Task requirements - Reproduce all of the entries character for character, while leaving out any pictures they contain.
____ Supplied data
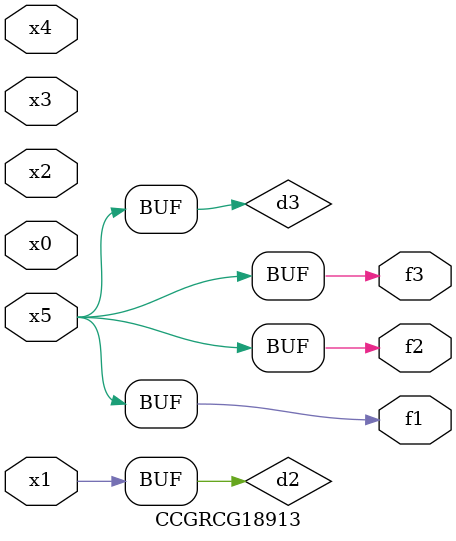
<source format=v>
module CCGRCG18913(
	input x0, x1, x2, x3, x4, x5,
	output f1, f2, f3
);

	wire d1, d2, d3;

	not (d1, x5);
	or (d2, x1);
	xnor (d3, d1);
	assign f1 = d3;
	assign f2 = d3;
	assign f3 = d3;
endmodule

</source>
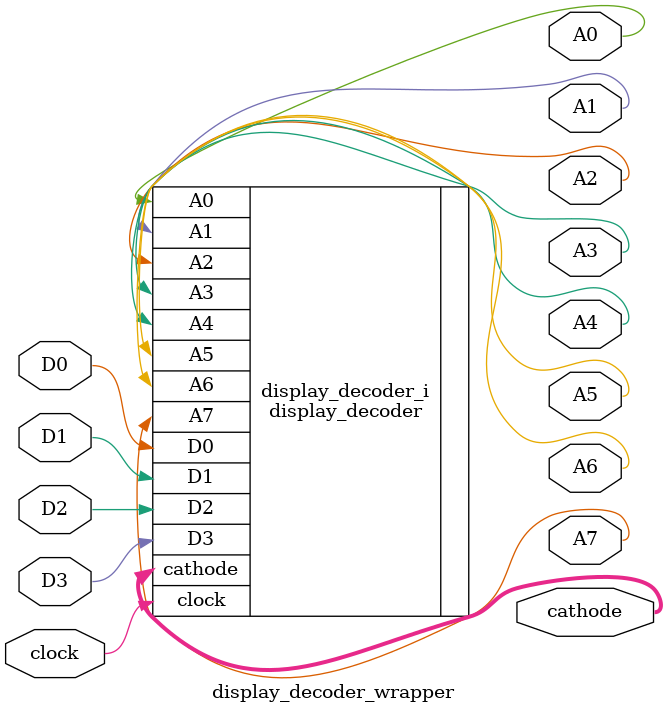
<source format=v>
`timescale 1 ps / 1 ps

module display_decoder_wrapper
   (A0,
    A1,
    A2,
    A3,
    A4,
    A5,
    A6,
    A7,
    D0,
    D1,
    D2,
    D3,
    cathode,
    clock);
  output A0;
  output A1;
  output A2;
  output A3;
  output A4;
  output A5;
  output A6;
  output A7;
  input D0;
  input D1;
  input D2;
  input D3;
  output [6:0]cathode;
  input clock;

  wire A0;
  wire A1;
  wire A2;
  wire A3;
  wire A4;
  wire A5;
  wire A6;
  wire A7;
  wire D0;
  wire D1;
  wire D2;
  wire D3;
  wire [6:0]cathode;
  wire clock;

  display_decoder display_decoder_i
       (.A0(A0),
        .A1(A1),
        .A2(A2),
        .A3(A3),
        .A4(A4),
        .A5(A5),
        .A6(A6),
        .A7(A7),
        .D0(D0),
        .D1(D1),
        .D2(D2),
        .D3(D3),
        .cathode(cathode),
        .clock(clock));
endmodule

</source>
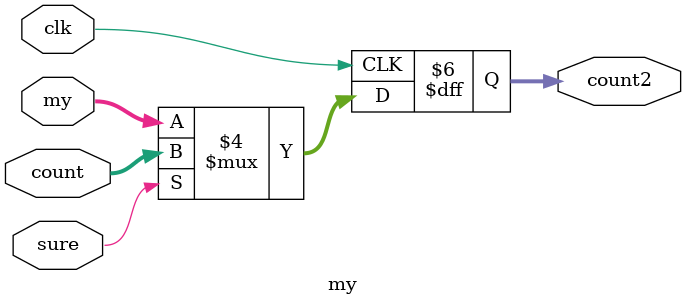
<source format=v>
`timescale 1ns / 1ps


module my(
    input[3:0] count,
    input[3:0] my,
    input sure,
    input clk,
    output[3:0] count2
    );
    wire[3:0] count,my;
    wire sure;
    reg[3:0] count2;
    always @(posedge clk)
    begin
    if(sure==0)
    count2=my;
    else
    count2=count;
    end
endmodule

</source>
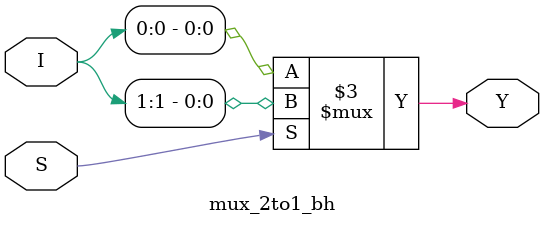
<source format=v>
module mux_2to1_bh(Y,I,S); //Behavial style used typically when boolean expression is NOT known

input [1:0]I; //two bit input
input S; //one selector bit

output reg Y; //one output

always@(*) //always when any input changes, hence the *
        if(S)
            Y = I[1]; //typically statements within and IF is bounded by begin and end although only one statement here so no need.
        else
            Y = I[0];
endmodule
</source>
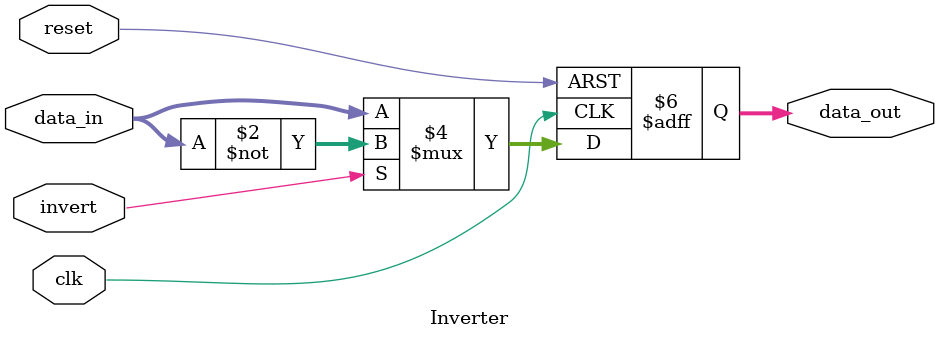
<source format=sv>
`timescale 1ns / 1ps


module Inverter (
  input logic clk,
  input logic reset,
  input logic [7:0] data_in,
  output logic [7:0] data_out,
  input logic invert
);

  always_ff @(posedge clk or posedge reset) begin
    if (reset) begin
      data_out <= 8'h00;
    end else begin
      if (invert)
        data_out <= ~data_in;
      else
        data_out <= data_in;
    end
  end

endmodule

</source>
________
Final answer -
<source format=v>
module CCGRCG18913(
	input x0, x1, x2, x3, x4, x5,
	output f1, f2, f3
);

	wire d1, d2, d3;

	not (d1, x5);
	or (d2, x1);
	xnor (d3, d1);
	assign f1 = d3;
	assign f2 = d3;
	assign f3 = d3;
endmodule

</source>
<source format=v>
`timescale 1 ps / 1 ps

module display_decoder_wrapper
   (A0,
    A1,
    A2,
    A3,
    A4,
    A5,
    A6,
    A7,
    D0,
    D1,
    D2,
    D3,
    cathode,
    clock);
  output A0;
  output A1;
  output A2;
  output A3;
  output A4;
  output A5;
  output A6;
  output A7;
  input D0;
  input D1;
  input D2;
  input D3;
  output [6:0]cathode;
  input clock;

  wire A0;
  wire A1;
  wire A2;
  wire A3;
  wire A4;
  wire A5;
  wire A6;
  wire A7;
  wire D0;
  wire D1;
  wire D2;
  wire D3;
  wire [6:0]cathode;
  wire clock;

  display_decoder display_decoder_i
       (.A0(A0),
        .A1(A1),
        .A2(A2),
        .A3(A3),
        .A4(A4),
        .A5(A5),
        .A6(A6),
        .A7(A7),
        .D0(D0),
        .D1(D1),
        .D2(D2),
        .D3(D3),
        .cathode(cathode),
        .clock(clock));
endmodule

</source>
<source format=v>
`timescale 1ns / 1ps


module my(
    input[3:0] count,
    input[3:0] my,
    input sure,
    input clk,
    output[3:0] count2
    );
    wire[3:0] count,my;
    wire sure;
    reg[3:0] count2;
    always @(posedge clk)
    begin
    if(sure==0)
    count2=my;
    else
    count2=count;
    end
endmodule

</source>
<source format=v>
module mux_2to1_bh(Y,I,S); //Behavial style used typically when boolean expression is NOT known

input [1:0]I; //two bit input
input S; //one selector bit

output reg Y; //one output

always@(*) //always when any input changes, hence the *
        if(S)
            Y = I[1]; //typically statements within and IF is bounded by begin and end although only one statement here so no need.
        else
            Y = I[0];
endmodule
</source>
<source format=sv>
`timescale 1ns / 1ps


module Inverter (
  input logic clk,
  input logic reset,
  input logic [7:0] data_in,
  output logic [7:0] data_out,
  input logic invert
);

  always_ff @(posedge clk or posedge reset) begin
    if (reset) begin
      data_out <= 8'h00;
    end else begin
      if (invert)
        data_out <= ~data_in;
      else
        data_out <= data_in;
    end
  end

endmodule

</source>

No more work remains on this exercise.